Según lo aprobado, la jornada se mantendrá en 48 horas durante 2026; bajará a 46 horas en 2027; a 44 en 2028; a 42 en 2029; y finalmente alcanzará las 40 horas semanales hasta el año 2030.
El dictamen, que ahora pasa al Pleno para su discusión, establece que por cada seis días de trabajo se debe gozar de al menos un día de descanso con salario íntegro.
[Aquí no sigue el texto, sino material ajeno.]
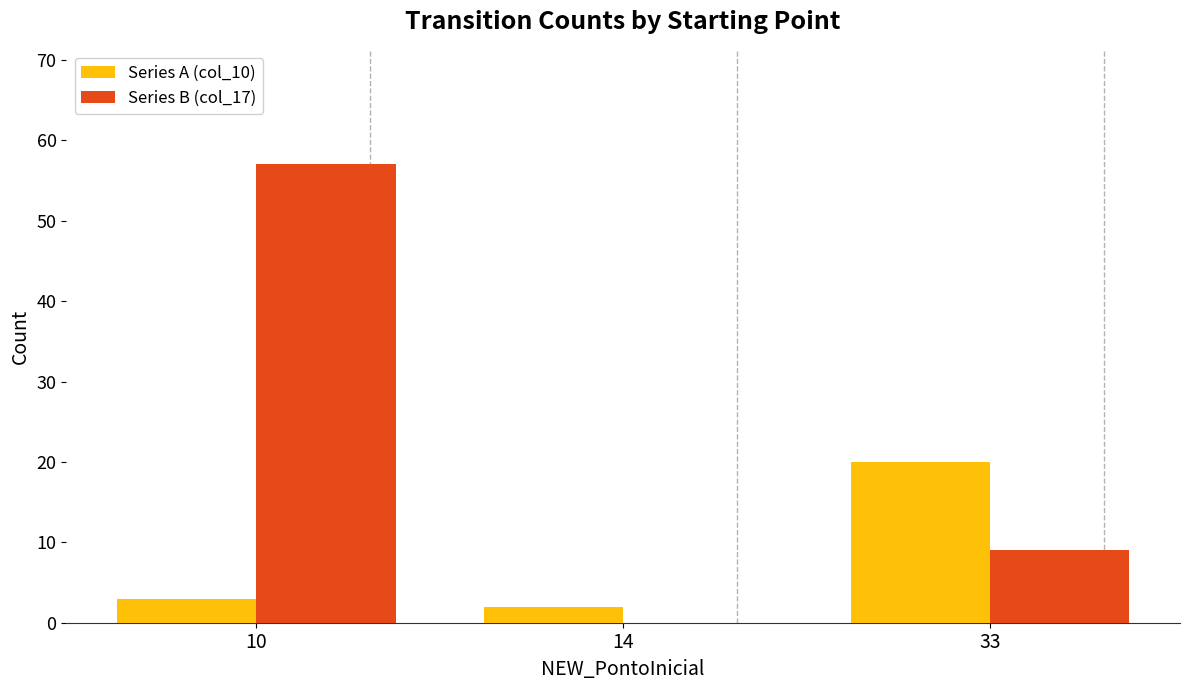

Between 10 and 33, which series saw the biggest shift?

Series B (col_17)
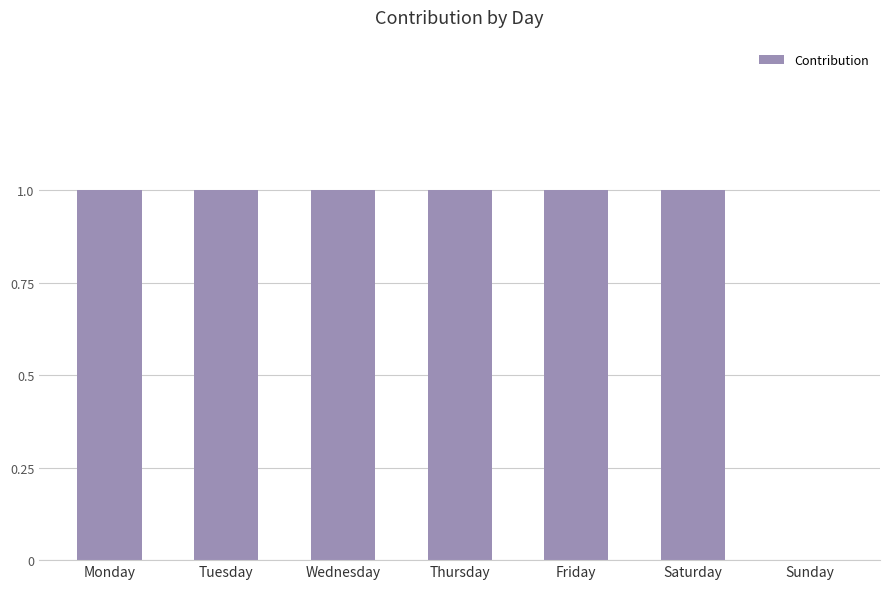

What is the sum of all values?

6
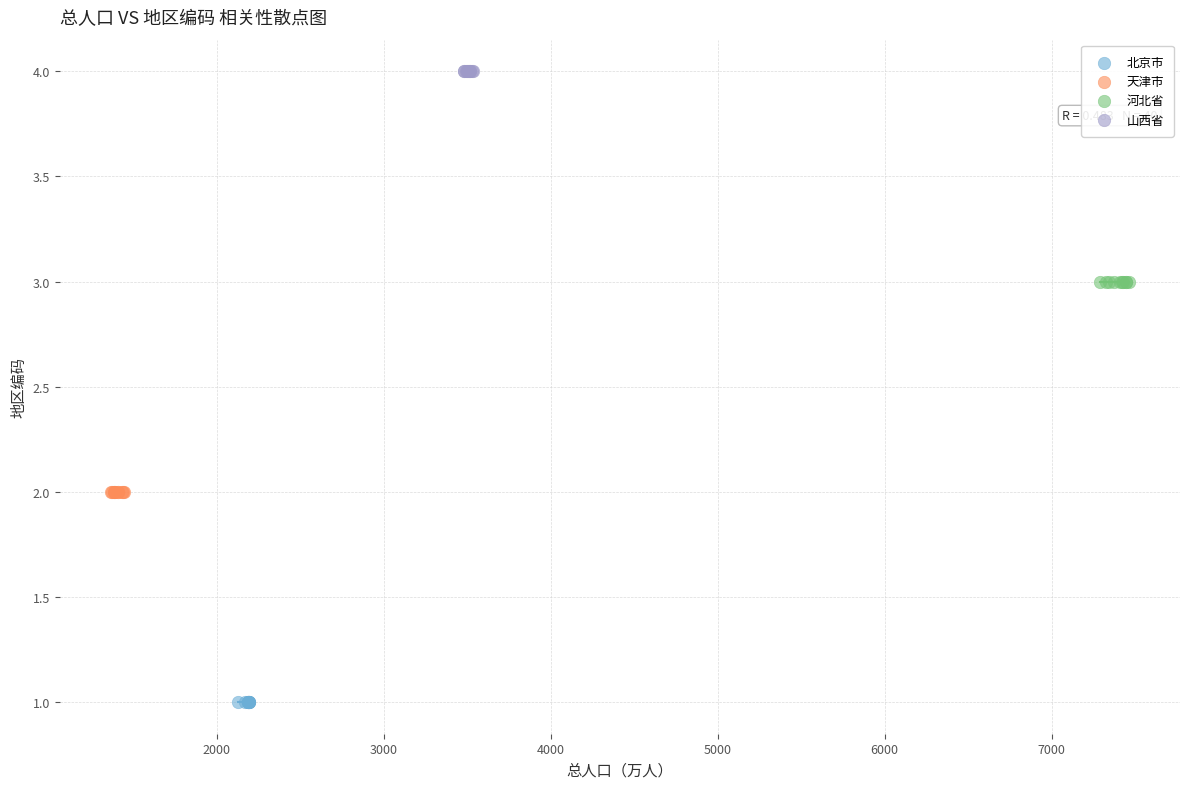

Which series reaches the maximum Y coordinate?

山西省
Además, incluye una disposición para que las horas extraordinarias se paguen al cien por ciento más de lo fijado para las horas ordinarias.
A pesar del avance, la reforma ha generado críticas tanto en la oposición como en los sectores sindicales, ya que el texto actual mantiene el esquema de un solo día de descanso obligatorio, a diferencia de la exigencia ciudadana que solicitaba el modelo de cinco días de labor por dos de descanso.
Senadores de oposición señalaron que la medida llega tarde en comparación con otros países y lamentaron que no se contemplen apoyos fiscales para las micro y pequeñas empresas que podrían verse afectadas.